Aurangzeb told senators Wednesday that the government is targeting Rs13 trillion in revenue for the current fiscal year, a figure that frames the ambition of the FY27 budget even as this year’s collections remain on uncertain ground. He also reiterated that commitments on the petroleum levy remain embedded in the government’s fiscal framework — a nod to IMF conditionality — and noted that, unlike 2022, Pakistan had absorbed flood-related losses without making international appeals, relying instead on domestic resources.

The Fuel-Price Political Minefield

Wednesday’s Senate session offered a preview of the political dynamics Aurangzeb will navigate in the budget debate. Senator Mohsin Aziz of the opposition charged that petrol prices had risen 200% under the current government, arguing that consumers had been left to bear the burden while the government reduced jet fuel costs for airlines. He said petroleum levy revenues were failing to reach ordinary citizens and that public expenditure had not been brought under control.

Aurangzeb defended the government’s record while acknowledging the difficulty of the moment. He told lawmakers that when the Middle East conflict erupted, it was unclear whether it would last a week or a month; it has now dragged on for three and a half months with continued economic spillovers. The government initially elected to pass through the price impact, he said, before reversing course and providing Rs129 billion in subsidies over three weeks — a decision that, by his own account, drew criticism from multiple directions.
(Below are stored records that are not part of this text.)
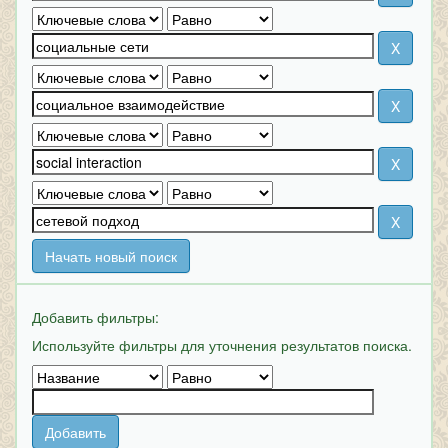
Начать новый поиск
Добавить фильтры:
Используйте фильтры для уточнения результатов поиска.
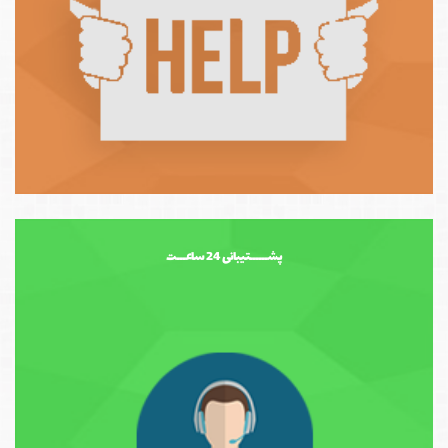
پشــــــتیبانی 24 ساعـــت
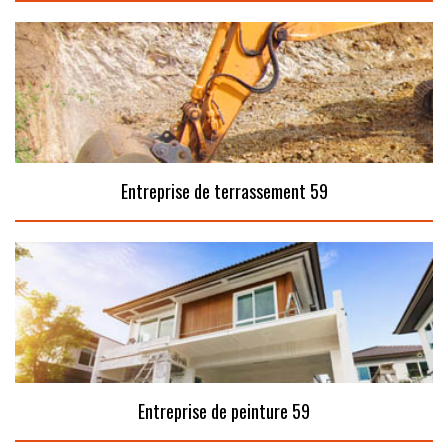
Entreprise de terrassement 59
Entreprise de peinture 59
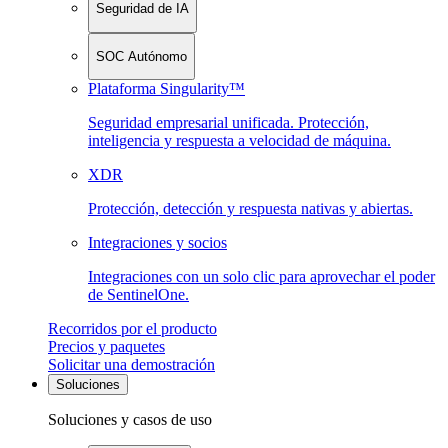
Seguridad de IA
SOC Autónomo
Plataforma Singularity™
Seguridad empresarial unificada. Protección,
inteligencia y respuesta a velocidad de máquina.
XDR
Protección, detección y respuesta nativas y abiertas.
Integraciones y socios
Integraciones con un solo clic para aprovechar el poder
de SentinelOne.
Recorridos por el producto
Precios y paquetes
Solicitar una demostración
Soluciones
Soluciones y casos de uso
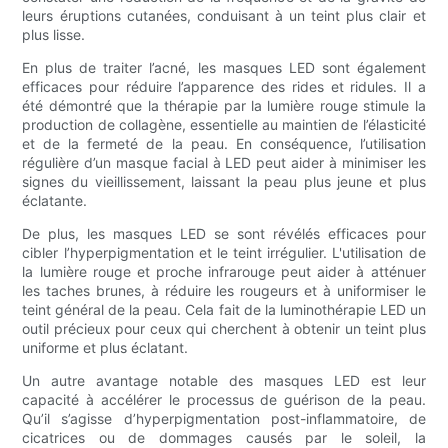
leurs éruptions cutanées, conduisant à un teint plus clair et
plus lisse.
En plus de traiter l’acné, les masques LED sont également
efficaces pour réduire l’apparence des rides et ridules. Il a
été démontré que la thérapie par la lumière rouge stimule la
production de collagène, essentielle au maintien de l’élasticité
et de la fermeté de la peau. En conséquence, l’utilisation
régulière d’un masque facial à LED peut aider à minimiser les
signes du vieillissement, laissant la peau plus jeune et plus
éclatante.
De plus, les masques LED se sont révélés efficaces pour
cibler l’hyperpigmentation et le teint irrégulier. L'utilisation de
la lumière rouge et proche infrarouge peut aider à atténuer
les taches brunes, à réduire les rougeurs et à uniformiser le
teint général de la peau. Cela fait de la luminothérapie LED un
outil précieux pour ceux qui cherchent à obtenir un teint plus
uniforme et plus éclatant.
Un autre avantage notable des masques LED est leur
capacité à accélérer le processus de guérison de la peau.
Qu’il s’agisse d’hyperpigmentation post-inflammatoire, de
cicatrices ou de dommages causés par le soleil, la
The subsidies were funded through cuts to the PSDP. Of the total, Rs5.4 billion has been disbursed so far, including targeted relief for 800,000 motorcycle users and more than Rs4 billion channelled to farmers. The minister cautioned that even if the conflict were resolved immediately, its economic effects could persist well into the coming year.

Widening the Tax Base

On the revenue side, the government is pressing ahead with efforts to draw Pakistan’s large informal economy into the tax net. Last week it unveiled the Fixed Tax Asaan Scheme, a simplified regime targeting small traders and shopkeepers with annual turnover of up to Rs200 million.
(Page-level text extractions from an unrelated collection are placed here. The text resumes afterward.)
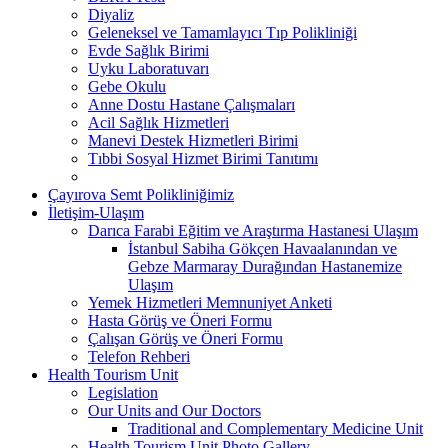
Diyaliz
Geleneksel ve Tamamlayıcı Tıp Polikliniği
Evde Sağlık Birimi
Uyku Laboratuvarı
Gebe Okulu
Anne Dostu Hastane Çalışmaları
Acil Sağlık Hizmetleri
Manevi Destek Hizmetleri Birimi
Tıbbi Sosyal Hizmet Birimi Tanıtımı
Çayırova Semt Polikliniğimiz
İletişim-Ulaşım
Darıca Farabi Eğitim ve Araştırma Hastanesi Ulaşım
İstanbul Sabiha Gökçen Havaalanından ve
Gebze Marmaray Durağından Hastanemize
Ulaşım
Yemek Hizmetleri Memnuniyet Anketi
Hasta Görüş ve Öneri Formu
Çalışan Görüş ve Öneri Formu
Telefon Rehberi
Health Tourism Unit
Legislation
Our Units and Our Doctors
Traditional and Complementary Medicine Unit
Health Tourism Unit Photo Gallery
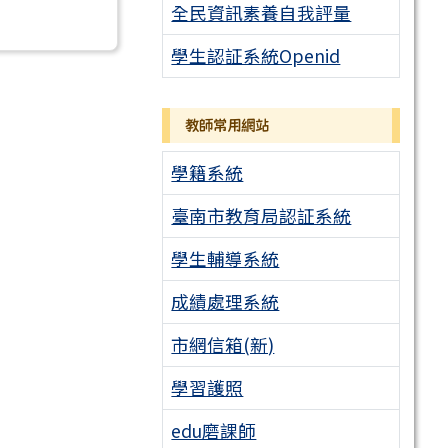
全民資訊素養自我評量
學生認証系統Openid
教師常用網站
學籍系統
臺南市教育局認証系統
學生輔導系統
成績處理系統
市網信箱(新)
學習護照
edu磨課師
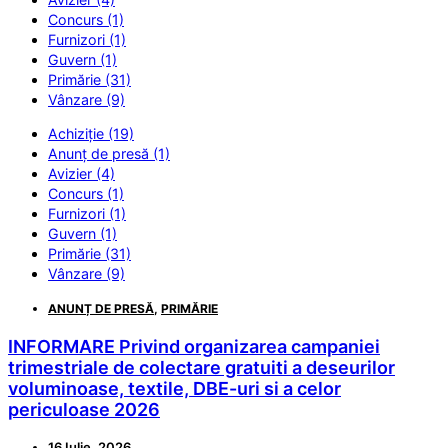
Concurs (1)
Furnizori (1)
Guvern (1)
Primărie (31)
Vânzare (9)
Achiziție (19)
Anunț de presă (1)
Avizier (4)
Concurs (1)
Furnizori (1)
Guvern (1)
Primărie (31)
Vânzare (9)
ANUNȚ DE PRESĂ
,
PRIMĂRIE
INFORMARE Privind organizarea campaniei
trimestriale de colectare gratuiti a deseurilor
voluminoase, textile, DBE-uri si a celor
periculoase 2026
16 Iulie, 2026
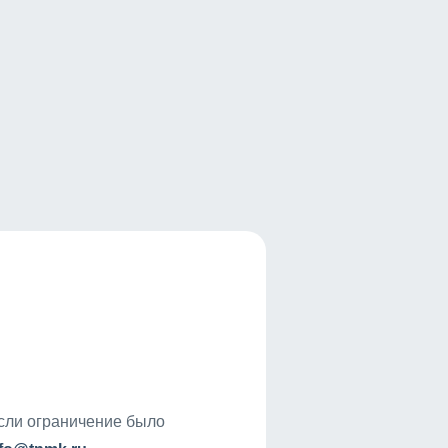
если ограничение было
The government is also weighing a relaxation of restrictions on overseas remittances in the budget, according to financial industry sources. Pakistanis living abroad in several countries have faced difficulties shielding their foreign investments and liquid assets under the current framework, and easing those restrictions could bolster remittance inflows — a critical source of foreign exchange in an economy that has repeatedly flirted with balance-of-payments distress.